B	Inc 740	11th May	Station Rd, Chapel-en-le-Frith	Reported:  Whilst horse owner was apologising to a lady who had been bitten (reported on 24-30 Apr bulletin, Inc 498) it transpired that the lady had approached the horse and was feeding it at the time.  The horse was not to blame for the incident but the owner still undertook to fence the horse off from the footpath.  During the apology the husband of the bitten lady threatened to shoot the horse or have it shot.
Outcome:  The man was visited by police and questioned about his intentions and comments which he said were not meant and said in the heat of the moment.

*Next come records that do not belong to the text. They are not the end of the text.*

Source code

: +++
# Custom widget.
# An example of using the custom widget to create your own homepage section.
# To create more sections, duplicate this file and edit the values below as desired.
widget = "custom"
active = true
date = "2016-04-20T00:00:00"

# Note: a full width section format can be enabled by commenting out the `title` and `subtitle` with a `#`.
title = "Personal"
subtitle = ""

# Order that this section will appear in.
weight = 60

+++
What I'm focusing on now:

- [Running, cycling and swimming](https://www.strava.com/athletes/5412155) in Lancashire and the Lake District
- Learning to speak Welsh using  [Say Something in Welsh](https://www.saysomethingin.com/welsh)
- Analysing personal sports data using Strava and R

C	Inc 207	12th May	Weighbridge Rd, Shirebrook	Reported:  Concern for the welfare of a tethered pony which looked unhappy and nervous.
Outcome:  Attended.  Pony had access to water, was eating grass and appeared to be in good health and not distressed in any way.
C	CR 27313/09	5th-12th May	Far Lane, Barlow, Dronfield	Reported:  Lock forced on gate to stable yard.  Black and Yellow Bayhill Huntman trailer worth £1,500 and miscellaneous tack items worth £7000 stolen.
Outcome:  The injured party believes the stable yard owner has knowledge of who has taken the trailer.  The crime is currently under investigation.
D	No reports


----------



## Donkeymad (30 May 2009)

*cough* I think you might mean 29 May 2009


----------